_Given text_

Tensorflow Compatibility

To check which CUDA Module version is required for your version of Tensorflow, see the toolkit requirements chart here https://www.tensorflow.org/install/source#gpu.

PyTorch Compatibility

PyTorch does not maintain a simple compatibility table for CUDA versions. Instead, please manually check their "get started" page for the latest PyTorch version compatibility, and their "previous versions" page for older PyTorch version compatibility. Assume that a CUDA version is not compatible if it is not listed for a specific PyTorch version.

To use GPUs prior to PyTorch version 1.13 you must select a cudatoolkit version from the PyTorch channel when you install PyTorch using Anaconda. It is how PyTorch knows to install a GPU compatible flavor, as opposed to the CPU only flavor. See below for templates of CPU and GPU installs for PyTorch versions prior to 1.13. Be sure to check the compatibility links above for your selected version. Note torchaudio is also available for signal processing.

  • CPU Version: conda install pytorch==... torchvision==... -c pytorch
  • GPU Version: conda install pytorch==... torchvision==... cudatoolkit=... -c pytorch

For versions of PyTorch 1.13 and newer, use the following template instead.

_Exercises to complete_
#1 In the compatibility notes, what should you assume about a CUDA version that is not listed for a specific PyTorch version?
#2 Copy out the part of the compatibility notes between "PyTorch does not" and "specific PyTorch version.", inclusive.

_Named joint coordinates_
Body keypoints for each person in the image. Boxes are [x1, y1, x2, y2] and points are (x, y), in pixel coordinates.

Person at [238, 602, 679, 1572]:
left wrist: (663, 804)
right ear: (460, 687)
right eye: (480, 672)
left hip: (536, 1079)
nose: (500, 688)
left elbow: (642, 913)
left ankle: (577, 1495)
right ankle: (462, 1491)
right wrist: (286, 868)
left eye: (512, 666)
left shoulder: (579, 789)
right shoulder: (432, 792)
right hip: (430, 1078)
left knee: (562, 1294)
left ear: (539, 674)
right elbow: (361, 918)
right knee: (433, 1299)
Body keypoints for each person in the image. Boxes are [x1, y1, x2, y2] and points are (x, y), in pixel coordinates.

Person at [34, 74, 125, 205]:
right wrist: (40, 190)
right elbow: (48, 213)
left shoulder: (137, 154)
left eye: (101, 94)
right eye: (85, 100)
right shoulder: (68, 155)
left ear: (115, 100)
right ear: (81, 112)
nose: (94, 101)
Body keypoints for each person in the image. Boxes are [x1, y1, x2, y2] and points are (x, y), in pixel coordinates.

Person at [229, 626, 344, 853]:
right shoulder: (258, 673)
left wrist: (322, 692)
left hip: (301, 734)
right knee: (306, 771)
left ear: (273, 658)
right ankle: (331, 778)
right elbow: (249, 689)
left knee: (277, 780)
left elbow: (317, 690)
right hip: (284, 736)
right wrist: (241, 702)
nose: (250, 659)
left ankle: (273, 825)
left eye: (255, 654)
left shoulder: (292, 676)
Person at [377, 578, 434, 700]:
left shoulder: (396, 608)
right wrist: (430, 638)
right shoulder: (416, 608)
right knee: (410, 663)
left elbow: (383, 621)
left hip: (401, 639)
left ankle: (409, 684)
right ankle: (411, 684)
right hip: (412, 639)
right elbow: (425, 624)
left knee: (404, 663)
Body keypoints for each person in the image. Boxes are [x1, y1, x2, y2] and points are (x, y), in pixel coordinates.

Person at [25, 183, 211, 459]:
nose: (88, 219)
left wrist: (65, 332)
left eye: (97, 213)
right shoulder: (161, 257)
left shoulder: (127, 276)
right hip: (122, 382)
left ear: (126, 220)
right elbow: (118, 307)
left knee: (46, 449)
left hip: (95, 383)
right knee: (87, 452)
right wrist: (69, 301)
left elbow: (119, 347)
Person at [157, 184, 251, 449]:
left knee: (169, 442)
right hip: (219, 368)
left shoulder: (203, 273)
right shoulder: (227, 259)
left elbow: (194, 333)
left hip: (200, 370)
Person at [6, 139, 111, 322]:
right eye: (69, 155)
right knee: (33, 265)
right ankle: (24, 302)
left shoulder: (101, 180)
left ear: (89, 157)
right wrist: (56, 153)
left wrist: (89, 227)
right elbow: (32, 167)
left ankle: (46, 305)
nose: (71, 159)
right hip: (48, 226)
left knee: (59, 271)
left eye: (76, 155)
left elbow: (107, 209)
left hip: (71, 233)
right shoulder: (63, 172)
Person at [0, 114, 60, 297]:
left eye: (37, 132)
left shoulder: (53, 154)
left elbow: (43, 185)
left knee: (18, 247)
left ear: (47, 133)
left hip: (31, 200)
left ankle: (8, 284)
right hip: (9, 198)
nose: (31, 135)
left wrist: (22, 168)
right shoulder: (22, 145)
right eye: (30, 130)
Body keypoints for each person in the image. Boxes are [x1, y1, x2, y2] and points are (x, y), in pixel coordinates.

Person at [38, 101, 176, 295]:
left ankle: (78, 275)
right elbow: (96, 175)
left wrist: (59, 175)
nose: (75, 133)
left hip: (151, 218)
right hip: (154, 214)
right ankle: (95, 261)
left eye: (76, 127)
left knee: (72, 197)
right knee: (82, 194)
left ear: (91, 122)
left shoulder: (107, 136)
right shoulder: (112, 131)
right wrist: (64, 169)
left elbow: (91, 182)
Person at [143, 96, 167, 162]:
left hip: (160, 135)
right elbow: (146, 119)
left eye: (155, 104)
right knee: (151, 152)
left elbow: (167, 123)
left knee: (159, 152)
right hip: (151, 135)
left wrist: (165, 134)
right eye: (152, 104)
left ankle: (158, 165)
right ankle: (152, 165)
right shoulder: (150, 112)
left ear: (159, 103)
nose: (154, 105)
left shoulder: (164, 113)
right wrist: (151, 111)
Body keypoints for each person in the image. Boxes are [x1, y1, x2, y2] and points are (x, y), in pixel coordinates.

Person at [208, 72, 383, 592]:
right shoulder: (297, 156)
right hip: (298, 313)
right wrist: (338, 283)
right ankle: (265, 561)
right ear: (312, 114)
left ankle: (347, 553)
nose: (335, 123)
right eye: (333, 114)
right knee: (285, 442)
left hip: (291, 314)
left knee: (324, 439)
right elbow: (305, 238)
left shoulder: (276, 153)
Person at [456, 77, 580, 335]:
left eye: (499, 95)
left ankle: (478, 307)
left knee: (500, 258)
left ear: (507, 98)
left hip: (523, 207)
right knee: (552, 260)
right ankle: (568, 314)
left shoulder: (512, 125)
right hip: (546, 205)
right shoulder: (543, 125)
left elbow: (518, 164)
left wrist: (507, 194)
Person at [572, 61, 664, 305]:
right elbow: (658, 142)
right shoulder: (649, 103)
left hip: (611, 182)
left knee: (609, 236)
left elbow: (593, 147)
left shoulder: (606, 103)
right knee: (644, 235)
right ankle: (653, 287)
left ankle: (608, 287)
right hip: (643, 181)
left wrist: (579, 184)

_Results in order_
#1 Assume it is not compatible with that PyTorch version.

#2
PyTorch does not maintain a simple compatibility table for CUDA versions. Instead, please manually check their "get started" page for the latest PyTorch version compatibility, and their "previous versions" page for older PyTorch version compatibility. Assume that a CUDA version is not compatible if it is not listed for a specific PyTorch version.